-- AIM OF THE EXERCISE --
Lines in the records below that contain the word "three" must each be copied.

-- SUPPLIED MATERIAL --
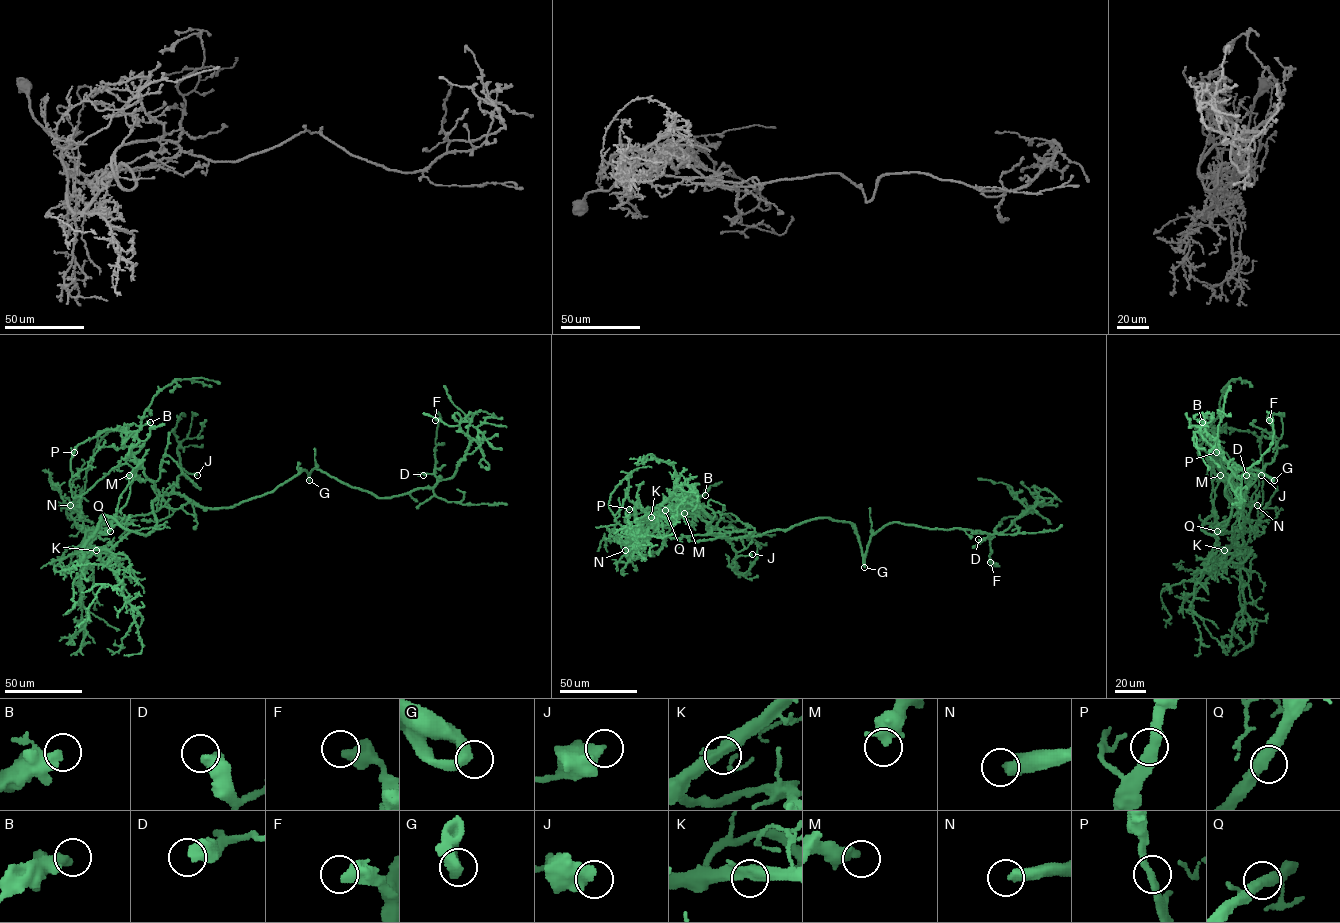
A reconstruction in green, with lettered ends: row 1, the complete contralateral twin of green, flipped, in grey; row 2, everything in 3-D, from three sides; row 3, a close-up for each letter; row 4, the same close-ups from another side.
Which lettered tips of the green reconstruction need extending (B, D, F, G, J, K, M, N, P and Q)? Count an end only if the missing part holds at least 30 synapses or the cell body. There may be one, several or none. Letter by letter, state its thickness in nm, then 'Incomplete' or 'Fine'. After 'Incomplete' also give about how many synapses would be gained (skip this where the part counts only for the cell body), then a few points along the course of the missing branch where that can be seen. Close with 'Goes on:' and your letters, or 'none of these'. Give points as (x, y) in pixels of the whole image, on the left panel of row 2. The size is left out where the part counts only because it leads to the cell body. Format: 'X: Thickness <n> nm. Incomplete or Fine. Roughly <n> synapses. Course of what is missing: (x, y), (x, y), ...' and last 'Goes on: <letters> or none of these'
B: Thickness 480 nm. Fine
D: Thickness 600 nm. Fine
F: Thickness 550 nm. Fine
G: Thickness 360 nm. Fine
J: Thickness 600 nm. Fine
K: Thickness 480 nm. Fine
M: Thickness 500 nm. Fine
N: Thickness 440 nm. Incomplete
P: Thickness 320 nm. Fine
Q: Thickness 320 nm. Incomplete. Roughly 30 synapses
Goes on: N, Q

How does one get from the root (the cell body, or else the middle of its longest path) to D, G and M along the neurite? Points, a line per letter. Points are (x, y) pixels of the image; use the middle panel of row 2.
D: (811, 519), (830, 518), (851, 522), (864, 557), (870, 537), (893, 522), (992, 534), (981, 542), (978, 539)
G: (811, 519), (830, 518), (851, 522), (864, 567)
M: (811, 519), (786, 529), (723, 538), (711, 533), (695, 506), (686, 507), (684, 513)

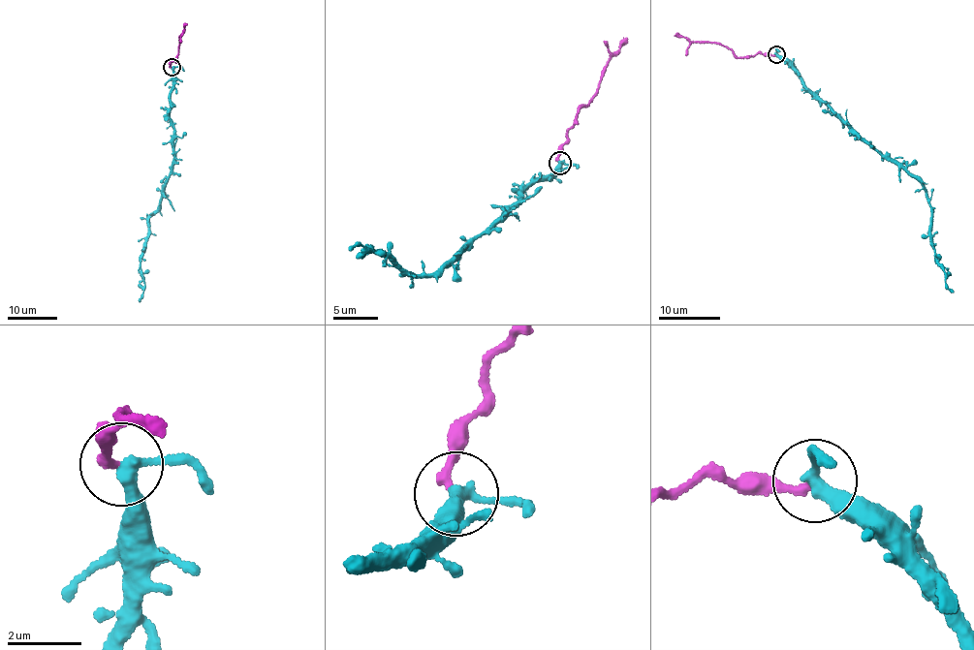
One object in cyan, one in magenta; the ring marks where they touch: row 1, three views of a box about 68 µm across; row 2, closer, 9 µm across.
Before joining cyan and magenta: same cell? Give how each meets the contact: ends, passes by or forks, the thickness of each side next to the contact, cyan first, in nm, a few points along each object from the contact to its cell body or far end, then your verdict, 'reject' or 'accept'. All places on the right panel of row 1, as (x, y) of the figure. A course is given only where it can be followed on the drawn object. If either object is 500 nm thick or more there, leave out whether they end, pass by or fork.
cyan passes by | magenta ends | 320/240 nm | cyan via (776, 54), (838, 116), (921, 182), (931, 208), (935, 264), (943, 269), (953, 293) | magenta via (775, 54), (737, 56), (722, 45), (675, 35) | reject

-- OUTPUT --
A reconstruction in green, with lettered ends: row 1, the complete contralateral twin of green, flipped, in grey; row 2, everything in 3-D, from three sides; row 3, a close-up for each letter; row 4, the same close-ups from another side.
One object in cyan, one in magenta; the ring marks where they touch: row 1, three views of a box about 68 µm across; row 2, closer, 9 µm across.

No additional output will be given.